Posted: Mon Nov 01, 2021 3:56 pm
by Res Ipsa
Dr. Shades wrote:
Mon Nov 01, 2021 8:50 am
I came very close to recommending this, but I'm afraid your second-to-last sentence is incorrect: If nuclear war breaks out, the side on whose turn it happened loses. In my opinion, that's an incredibly fatal flaw that utterly ruins the game for me. Now, if the rules changed to where the side that forces the nuclear war loses, no matter whose turn they do it on, the game would be perfect.
Oops, I misremembered the Defcon rule. I like the rule because it encourages brinksmanship. If I can maneuver you into a situation in which your only option is launch your nukes, I win because first strike does catastrophic damage to your international influence.

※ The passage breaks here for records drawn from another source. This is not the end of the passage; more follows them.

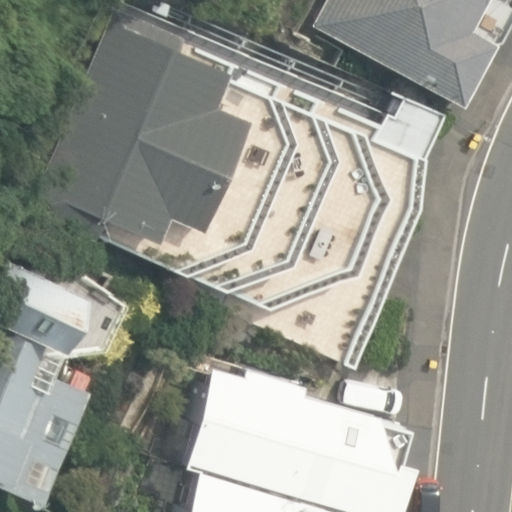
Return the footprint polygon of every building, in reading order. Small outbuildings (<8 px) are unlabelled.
[(511,0),(302,0),(293,15),(448,101),(480,41),(498,36),(511,4),(511,0)] [(107,4),(21,208),(253,298),(223,311),(347,363),(404,222),(414,161),(367,141),(371,131),(164,43),(169,31),(107,4)] [(378,113),(369,139),(415,156),(433,109),(390,93),(382,115),(378,113)] [(0,487),(23,498),(73,383),(25,362),(35,338),(44,342),(82,330),(100,288),(44,256),(0,257),(0,487)] [(197,360),(171,458),(378,511),(393,455),(379,452),(389,413),(282,386),(285,375),(231,361),(229,369),(197,360)] [(356,511),(181,465),(168,511),(356,511)]
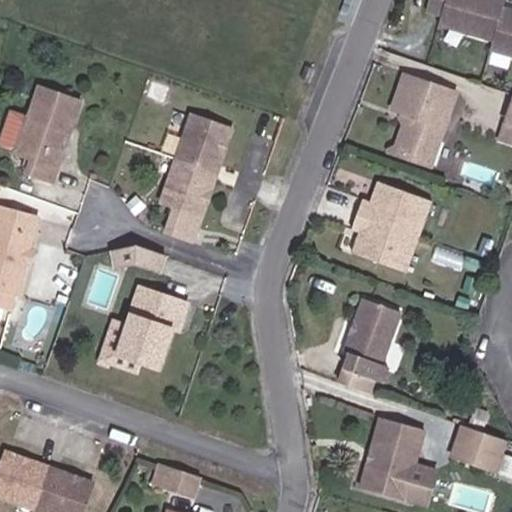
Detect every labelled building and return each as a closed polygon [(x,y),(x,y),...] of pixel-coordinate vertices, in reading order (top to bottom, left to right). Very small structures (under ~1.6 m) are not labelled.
[(511,11),(501,9),(503,0),(430,0),(427,14),(443,18),(441,27),(492,41),(491,50),(511,55),(511,11)] [(393,150),(430,164),(455,93),(404,75),(392,108),(407,113),(393,150)] [(40,162),(63,96),(39,88),(30,116),(26,115),(13,153),(25,157),(32,159),(40,162)] [(82,102),(63,96),(40,162),(32,159),(29,167),(27,175),(53,182),(63,153),(59,151),(64,136),(67,127),(72,129),(82,102)] [(217,165),(222,166),(235,131),(192,116),(161,204),(203,218),(216,184),(211,181),(217,165)] [(69,139),(72,129),(67,127),(64,136),(69,139)] [(29,167),(32,159),(25,157),(22,165),(29,167)] [(216,184),(222,166),(217,165),(211,181),(216,184)] [(352,249),(406,269),(430,204),(376,184),(371,199),(361,195),(350,226),(359,230),(352,249)] [(0,290),(19,296),(39,221),(0,207),(0,290)] [(118,270),(137,267),(161,275),(167,256),(138,246),(114,251),(118,270)] [(176,322),(181,324),(188,306),(142,290),(120,355),(160,370),(173,332),(176,322)] [(386,365),(380,362),(399,310),(364,297),(346,349),(351,352),(345,367),(380,381),(386,365)] [(179,333),(181,324),(176,322),(173,332),(179,333)] [(360,490),(403,504),(426,433),(383,419),(360,490)] [(506,440),(464,425),(453,458),(496,472),(506,440)] [(0,474),(0,498),(39,511),(83,511),(93,485),(7,455),(0,474)] [(199,494),(203,471),(160,463),(156,487),(199,494)]
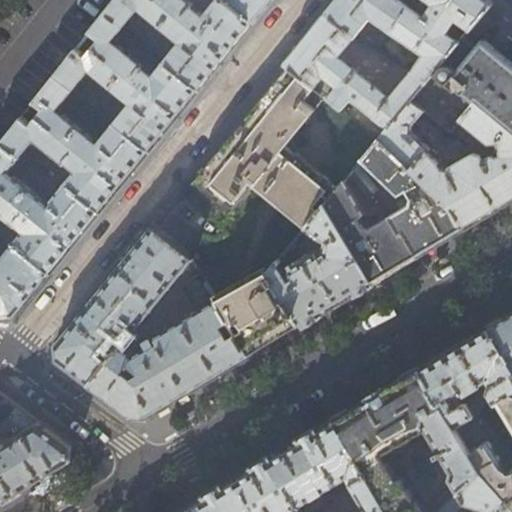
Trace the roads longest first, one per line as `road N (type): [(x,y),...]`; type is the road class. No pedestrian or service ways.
road 1 (residential): [(8,363),(300,0)]
road 2 (tertiary): [(153,468),(511,254)]
road 3 (residential): [(153,468),(8,363)]
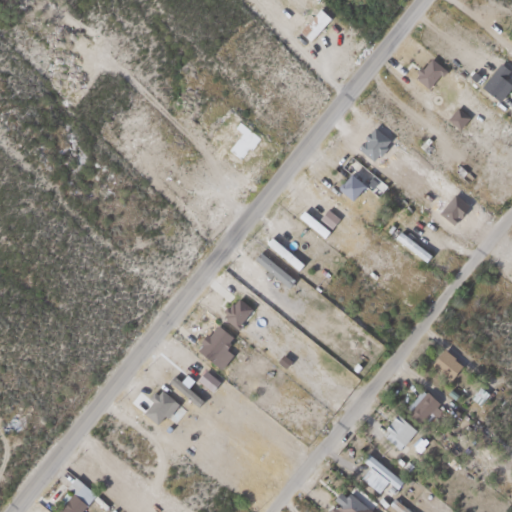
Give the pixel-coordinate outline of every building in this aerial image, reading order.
[(328,15),(317,4),(295,28),(307,38),(328,15)] [(442,68),(429,54),(411,70),(424,84),(442,68)] [(506,65),(497,59),(479,83),(496,97),(508,80),(499,74),(506,65)] [(361,180),(347,169),(334,184),(348,196),(361,180)] [(422,258),(427,251),(396,228),(391,234),(422,258)] [(230,332),(212,319),(192,346),(218,366),(230,351),(221,344),(230,332)] [(428,359),(446,375),(459,361),(441,345),(428,359)] [(196,395),(171,371),(165,378),(190,402),(196,395)] [(172,407),(163,384),(147,391),(151,401),(144,404),(149,416),(172,407)] [(436,400),(420,384),(399,405),(415,421),(436,400)] [(393,445),(412,428),(395,410),(377,428),(393,445)] [(384,476),(393,483),(398,477),(364,448),(358,455),(367,463),(358,473),(375,488),(384,476)] [(89,473),(104,486),(108,482),(93,469),(89,473)] [(52,509),(56,511),(75,511),(94,489),(79,476),(52,509)] [(359,511),(365,506),(344,486),(324,507),(329,511),(359,511)] [(385,500),(400,511),(412,511),(390,495),(385,500)]
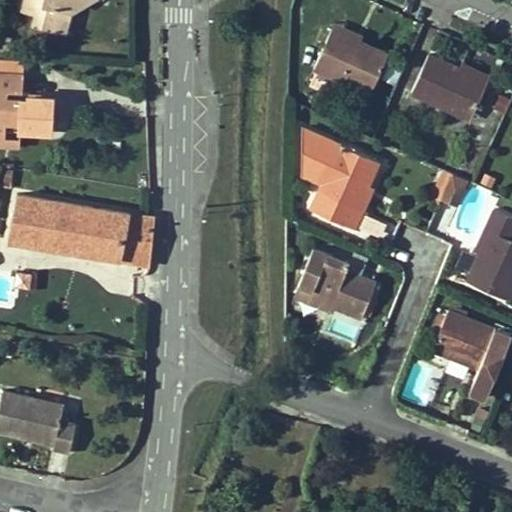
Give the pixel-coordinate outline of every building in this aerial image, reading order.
[(88,0),(25,0),(23,9),(39,14),(36,24),(65,32),(71,11),(88,1),(88,0)] [(334,23),(332,28),(360,40),(362,35),(334,23)] [(339,79),(371,93),(388,53),(360,40),(332,28),(314,67),(339,79)] [(0,53),(7,54),(11,38),(0,34),(0,53)] [(411,91),(471,118),(488,81),(460,68),(428,54),(411,91)] [(0,71),(24,73),(24,61),(0,59),(0,71)] [(460,68),(488,81),(490,76),(462,63),(460,68)] [(382,74),(394,79),(398,70),(386,65),(382,74)] [(339,79),(314,67),(307,82),(332,94),(339,79)] [(51,132),(53,96),(29,94),(29,98),(7,97),(8,90),(23,91),(24,73),(0,71),(0,137),(5,138),(6,121),(20,122),(19,130),(51,132)] [(29,94),(29,91),(23,91),(8,90),(7,97),(29,98),(29,94)] [(511,99),(500,94),(494,108),(505,113),(511,99)] [(378,188),(388,165),(303,127),(301,166),(325,176),(322,182),(312,205),(352,222),(358,207),(369,184),(373,186),(378,188)] [(0,144),(20,146),(21,138),(5,138),(0,137),(0,144)] [(325,176),(301,166),(301,173),(322,182),(325,176)] [(11,181),(13,169),(5,168),(3,180),(11,181)] [(439,203),(452,173),(444,169),(431,199),(439,203)] [(441,198),(457,205),(468,179),(452,173),(441,198)] [(373,186),(369,184),(358,207),(362,209),(373,186)] [(150,264),(155,217),(17,193),(9,239),(150,264)] [(511,237),(511,216),(494,208),(485,228),(490,230),(480,252),(467,280),(508,299),(511,291),(511,239),(511,237)] [(490,230),(485,228),(475,250),(480,252),(490,230)] [(290,242),(289,251),(298,252),(298,243),(290,242)] [(331,305),(362,317),(369,298),(376,281),(347,269),(350,261),(313,247),(299,283),(334,297),(331,305)] [(334,297),(299,283),(294,295),(330,310),(332,305),(331,305),(334,297)] [(375,301),(380,288),(374,286),(369,298),(375,301)] [(449,310),(465,316),(467,311),(451,304),(449,310)] [(486,397),(511,334),(465,316),(449,310),(448,309),(432,349),(470,364),(473,358),(481,361),(479,367),(469,391),(486,397)] [(20,354),(22,342),(9,340),(7,352),(20,354)] [(481,361),(473,358),(470,364),(479,367),(481,361)] [(61,418),(64,404),(3,390),(0,404),(0,430),(54,443),(53,448),(70,452),(76,422),(61,418)] [(477,414),(471,426),(480,430),(485,418),(477,414)]
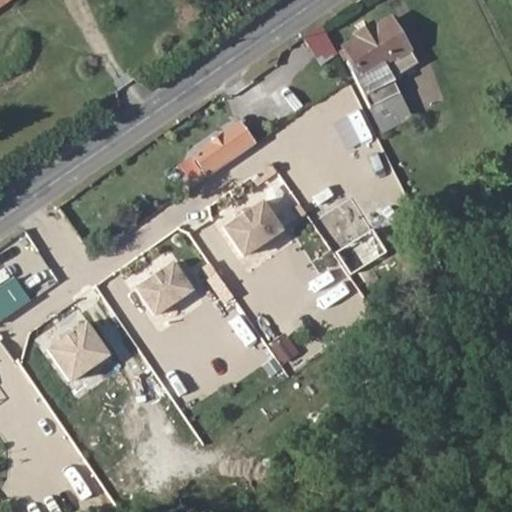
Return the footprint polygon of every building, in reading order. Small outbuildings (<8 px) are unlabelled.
[(403,72),(418,62),(390,17),(375,26),(372,22),(354,33),(358,38),(344,46),(356,66),(351,69),(378,111),(404,95),(397,83),(403,72)] [(302,35),(316,62),(336,52),(322,25),(302,35)] [(378,111),(392,134),(419,117),(404,95),(378,111)] [(207,176),(251,145),(238,126),(193,156),(207,176)] [(261,197),(219,225),(243,261),(285,232),(261,197)] [(172,259),(130,288),(155,323),(196,294),(172,259)] [(12,274),(0,282),(0,318),(29,297),(12,274)] [(302,321),(327,304),(310,279),(284,296),(302,321)] [(84,322),(42,350),(66,386),(108,357),(84,322)] [(269,347),(281,365),(300,352),(287,334),(269,347)] [(74,466),(64,474),(80,497),(91,489),(74,466)]
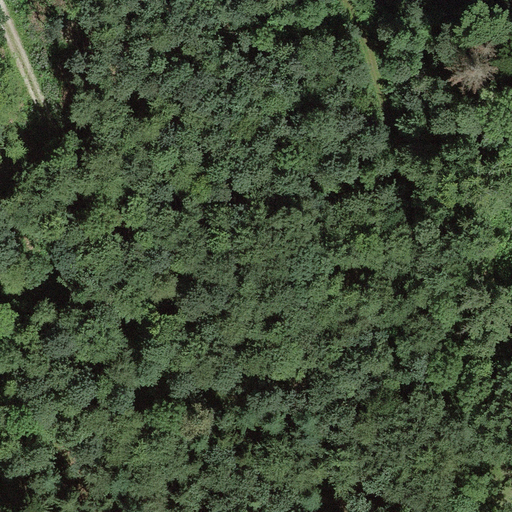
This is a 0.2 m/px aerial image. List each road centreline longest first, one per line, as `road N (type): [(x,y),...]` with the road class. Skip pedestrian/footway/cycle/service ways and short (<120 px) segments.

After losing a few games of vanilla Pandemic, your group should be able to win on easy at around half the time. I’ll bet that if an experienced player watched a game or two, they’d be able to spot something that is keeping your group from winning. When someone tells me they always win or they always lose, it’s usually a case of getting a rule a little bit wrong. Winning, in my experience, requires all players to treat the game as a joint puzzle. I played Season One with three people I regularly play coops with, and we either won every game or lost only one. I played with a second group (I had to keep my mouth shut about the plot) and lost all but a couple of games. The difference was the willingness of the players to patiently and jointly agree on a strategy for each player every turn. My second group’s members would get distracted, not focus, and make good individual moves that weren’t optimal group moves.

Re: Advanced board games I recommend

Posted: Mon Nov 01, 2021 4:56 pm
by Some Schmo
I played Axis and Allies back in the late 80's and couldn't get into it, but I've never really been a WWII enthusiast.

You're right about all the others being unknown - I've never heard of any of them.

Re: Advanced board games I recommend

Posted: Mon Nov 01, 2021 5:07 pm
by Gadianton
I have been advised that Catan is fantastic. I have been told that the number 1 board game, according to the arch game guy here, is gloomhaven. These guys are big right wingers in case that adds credibility.

Re: Advanced board games I recommend

Posted: Mon Nov 01, 2021 5:15 pm
by canpakes
Gadianton wrote:
Mon Nov 01, 2021 5:07 pm
I have been advised that Catan is fantastic. I have been told that the number 1 board game, according to the arch game guy here, is gloomhaven. These guys are big right wingers in case that adds credibility.
Have they tried The Insurrection Game, yet?